- **What is needed**
Which of the lines below contain the string "proc"? Pull each one out of the data.

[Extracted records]

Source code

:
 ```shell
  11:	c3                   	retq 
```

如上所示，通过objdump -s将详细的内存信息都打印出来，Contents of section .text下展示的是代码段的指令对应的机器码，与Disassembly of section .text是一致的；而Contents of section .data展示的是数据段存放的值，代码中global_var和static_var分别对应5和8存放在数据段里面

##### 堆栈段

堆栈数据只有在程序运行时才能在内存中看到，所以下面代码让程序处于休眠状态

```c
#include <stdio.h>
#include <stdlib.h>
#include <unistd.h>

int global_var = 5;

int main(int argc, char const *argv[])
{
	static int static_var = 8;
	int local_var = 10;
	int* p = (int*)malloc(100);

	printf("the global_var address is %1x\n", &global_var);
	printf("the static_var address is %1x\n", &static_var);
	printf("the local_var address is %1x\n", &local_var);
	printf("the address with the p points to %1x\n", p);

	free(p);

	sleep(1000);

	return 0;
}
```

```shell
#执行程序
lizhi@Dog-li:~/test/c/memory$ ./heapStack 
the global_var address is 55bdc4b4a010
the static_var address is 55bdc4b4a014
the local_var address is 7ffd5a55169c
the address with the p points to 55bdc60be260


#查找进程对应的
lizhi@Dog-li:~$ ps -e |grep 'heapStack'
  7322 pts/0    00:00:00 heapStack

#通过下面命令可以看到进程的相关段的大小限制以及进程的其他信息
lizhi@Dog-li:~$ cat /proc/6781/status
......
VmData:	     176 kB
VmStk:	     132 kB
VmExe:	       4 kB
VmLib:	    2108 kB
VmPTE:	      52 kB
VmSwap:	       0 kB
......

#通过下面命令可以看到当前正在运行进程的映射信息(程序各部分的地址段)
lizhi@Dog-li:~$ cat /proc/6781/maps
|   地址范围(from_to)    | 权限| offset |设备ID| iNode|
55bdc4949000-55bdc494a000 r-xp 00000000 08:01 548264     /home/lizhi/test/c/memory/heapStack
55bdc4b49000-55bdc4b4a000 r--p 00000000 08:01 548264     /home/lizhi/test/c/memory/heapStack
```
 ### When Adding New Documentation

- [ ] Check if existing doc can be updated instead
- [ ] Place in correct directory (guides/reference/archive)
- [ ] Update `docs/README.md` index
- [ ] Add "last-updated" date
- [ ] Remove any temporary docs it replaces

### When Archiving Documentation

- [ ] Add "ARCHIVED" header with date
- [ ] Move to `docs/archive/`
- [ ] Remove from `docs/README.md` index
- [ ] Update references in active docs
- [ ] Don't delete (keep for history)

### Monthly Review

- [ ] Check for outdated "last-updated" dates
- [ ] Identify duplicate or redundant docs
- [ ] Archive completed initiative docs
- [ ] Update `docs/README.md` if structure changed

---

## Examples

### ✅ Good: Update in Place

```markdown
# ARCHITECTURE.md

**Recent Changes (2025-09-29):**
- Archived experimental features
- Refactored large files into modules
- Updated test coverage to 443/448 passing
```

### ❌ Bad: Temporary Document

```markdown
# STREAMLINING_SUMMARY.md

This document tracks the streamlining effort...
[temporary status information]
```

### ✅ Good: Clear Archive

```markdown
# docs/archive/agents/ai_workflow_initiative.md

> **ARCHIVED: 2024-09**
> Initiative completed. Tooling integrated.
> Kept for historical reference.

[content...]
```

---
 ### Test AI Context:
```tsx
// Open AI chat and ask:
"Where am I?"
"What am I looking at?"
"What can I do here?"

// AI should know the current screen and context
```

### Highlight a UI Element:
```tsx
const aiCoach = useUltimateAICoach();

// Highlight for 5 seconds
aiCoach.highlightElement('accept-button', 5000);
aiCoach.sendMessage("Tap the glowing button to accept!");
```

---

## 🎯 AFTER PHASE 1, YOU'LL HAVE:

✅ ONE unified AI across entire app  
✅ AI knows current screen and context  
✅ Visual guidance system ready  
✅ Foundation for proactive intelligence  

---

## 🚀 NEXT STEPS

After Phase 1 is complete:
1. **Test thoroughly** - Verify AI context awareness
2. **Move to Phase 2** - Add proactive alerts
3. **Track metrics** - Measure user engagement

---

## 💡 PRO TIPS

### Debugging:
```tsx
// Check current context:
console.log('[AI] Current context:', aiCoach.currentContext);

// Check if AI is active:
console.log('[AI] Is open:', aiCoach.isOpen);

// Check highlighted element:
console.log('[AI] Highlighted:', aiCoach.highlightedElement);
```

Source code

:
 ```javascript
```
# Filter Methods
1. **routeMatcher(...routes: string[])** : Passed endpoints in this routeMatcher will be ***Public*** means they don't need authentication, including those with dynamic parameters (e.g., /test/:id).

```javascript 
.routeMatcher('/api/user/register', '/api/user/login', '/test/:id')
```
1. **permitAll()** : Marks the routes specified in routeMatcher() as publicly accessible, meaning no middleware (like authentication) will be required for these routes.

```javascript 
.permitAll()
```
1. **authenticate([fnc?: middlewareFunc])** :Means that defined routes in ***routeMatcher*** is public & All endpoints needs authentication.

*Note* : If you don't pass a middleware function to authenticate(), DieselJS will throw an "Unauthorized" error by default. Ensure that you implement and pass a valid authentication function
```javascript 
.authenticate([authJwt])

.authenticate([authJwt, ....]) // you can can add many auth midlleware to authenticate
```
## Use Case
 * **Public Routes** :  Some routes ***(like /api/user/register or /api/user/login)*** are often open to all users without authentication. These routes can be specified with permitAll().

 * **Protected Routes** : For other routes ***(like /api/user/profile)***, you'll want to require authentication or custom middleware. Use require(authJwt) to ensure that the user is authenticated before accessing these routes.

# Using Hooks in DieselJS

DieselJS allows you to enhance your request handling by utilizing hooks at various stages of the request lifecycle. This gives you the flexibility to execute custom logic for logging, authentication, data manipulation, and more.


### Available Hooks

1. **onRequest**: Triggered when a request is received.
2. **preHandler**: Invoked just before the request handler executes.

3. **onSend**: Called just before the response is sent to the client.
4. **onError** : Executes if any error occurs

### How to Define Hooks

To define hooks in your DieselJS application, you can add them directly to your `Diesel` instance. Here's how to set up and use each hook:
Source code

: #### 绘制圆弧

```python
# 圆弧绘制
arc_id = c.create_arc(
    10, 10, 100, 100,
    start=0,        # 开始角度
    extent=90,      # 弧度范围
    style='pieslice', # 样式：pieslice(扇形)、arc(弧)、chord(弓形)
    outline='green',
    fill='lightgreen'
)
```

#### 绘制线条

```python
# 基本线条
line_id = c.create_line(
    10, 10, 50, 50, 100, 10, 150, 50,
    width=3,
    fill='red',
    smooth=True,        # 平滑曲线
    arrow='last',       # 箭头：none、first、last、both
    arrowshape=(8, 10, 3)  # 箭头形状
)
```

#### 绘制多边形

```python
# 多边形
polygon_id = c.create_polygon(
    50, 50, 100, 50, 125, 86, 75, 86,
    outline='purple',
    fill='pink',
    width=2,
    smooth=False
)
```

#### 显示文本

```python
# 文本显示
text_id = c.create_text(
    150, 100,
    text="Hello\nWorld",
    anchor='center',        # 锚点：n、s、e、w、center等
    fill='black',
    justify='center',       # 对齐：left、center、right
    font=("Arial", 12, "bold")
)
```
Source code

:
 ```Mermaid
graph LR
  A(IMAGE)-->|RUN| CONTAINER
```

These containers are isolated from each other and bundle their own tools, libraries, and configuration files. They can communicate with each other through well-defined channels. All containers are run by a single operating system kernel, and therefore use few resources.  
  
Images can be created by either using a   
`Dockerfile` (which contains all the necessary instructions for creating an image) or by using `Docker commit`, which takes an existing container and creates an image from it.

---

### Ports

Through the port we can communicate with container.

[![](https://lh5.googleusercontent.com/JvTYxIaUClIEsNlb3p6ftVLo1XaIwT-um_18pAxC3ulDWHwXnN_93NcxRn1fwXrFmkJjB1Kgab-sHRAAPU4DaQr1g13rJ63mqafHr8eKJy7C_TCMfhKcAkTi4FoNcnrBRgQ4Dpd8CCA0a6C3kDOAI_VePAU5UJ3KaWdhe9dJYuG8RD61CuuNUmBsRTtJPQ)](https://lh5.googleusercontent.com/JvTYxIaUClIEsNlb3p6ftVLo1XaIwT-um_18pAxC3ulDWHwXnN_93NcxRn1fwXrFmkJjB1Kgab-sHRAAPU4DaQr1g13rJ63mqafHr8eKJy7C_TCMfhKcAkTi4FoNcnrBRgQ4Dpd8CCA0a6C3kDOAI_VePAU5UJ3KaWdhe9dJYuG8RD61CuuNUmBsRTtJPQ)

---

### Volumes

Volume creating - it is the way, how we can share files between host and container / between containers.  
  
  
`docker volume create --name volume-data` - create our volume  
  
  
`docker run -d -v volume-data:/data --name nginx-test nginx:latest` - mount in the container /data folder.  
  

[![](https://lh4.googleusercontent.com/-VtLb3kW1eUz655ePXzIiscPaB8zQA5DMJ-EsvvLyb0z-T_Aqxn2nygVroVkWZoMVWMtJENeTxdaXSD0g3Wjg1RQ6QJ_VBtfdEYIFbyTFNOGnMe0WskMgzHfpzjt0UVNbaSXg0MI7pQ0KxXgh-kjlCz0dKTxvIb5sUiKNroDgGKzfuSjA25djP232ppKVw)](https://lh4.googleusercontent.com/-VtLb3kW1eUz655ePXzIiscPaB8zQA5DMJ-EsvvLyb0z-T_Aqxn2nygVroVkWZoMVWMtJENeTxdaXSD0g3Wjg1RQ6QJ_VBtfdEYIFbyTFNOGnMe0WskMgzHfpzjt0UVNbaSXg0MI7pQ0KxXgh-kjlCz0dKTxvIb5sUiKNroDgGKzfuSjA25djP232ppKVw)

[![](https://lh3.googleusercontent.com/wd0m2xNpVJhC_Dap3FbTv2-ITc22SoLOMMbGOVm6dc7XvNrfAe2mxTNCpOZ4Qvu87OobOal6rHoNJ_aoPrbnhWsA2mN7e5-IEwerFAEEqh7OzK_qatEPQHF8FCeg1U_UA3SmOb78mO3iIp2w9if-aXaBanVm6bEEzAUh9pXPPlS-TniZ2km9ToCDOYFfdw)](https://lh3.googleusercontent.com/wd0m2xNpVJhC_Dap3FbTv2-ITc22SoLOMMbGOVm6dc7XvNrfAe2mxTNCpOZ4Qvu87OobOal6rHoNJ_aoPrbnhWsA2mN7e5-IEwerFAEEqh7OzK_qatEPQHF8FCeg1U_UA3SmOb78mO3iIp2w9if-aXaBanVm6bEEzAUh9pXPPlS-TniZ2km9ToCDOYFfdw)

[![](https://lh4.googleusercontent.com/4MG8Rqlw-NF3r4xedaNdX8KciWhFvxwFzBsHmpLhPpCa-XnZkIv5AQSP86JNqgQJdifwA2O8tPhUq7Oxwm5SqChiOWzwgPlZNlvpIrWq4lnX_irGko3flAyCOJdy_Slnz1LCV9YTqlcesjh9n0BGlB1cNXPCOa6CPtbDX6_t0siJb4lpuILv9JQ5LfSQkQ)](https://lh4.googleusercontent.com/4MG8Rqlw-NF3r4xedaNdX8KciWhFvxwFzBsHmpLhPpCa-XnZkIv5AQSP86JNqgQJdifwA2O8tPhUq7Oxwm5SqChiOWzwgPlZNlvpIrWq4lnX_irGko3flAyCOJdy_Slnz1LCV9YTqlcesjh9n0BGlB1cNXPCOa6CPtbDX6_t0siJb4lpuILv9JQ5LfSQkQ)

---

- **Solution to this task**
lizhi@Dog-li:~$ cat /proc/6781/status
lizhi@Dog-li:~$ cat /proc/6781/maps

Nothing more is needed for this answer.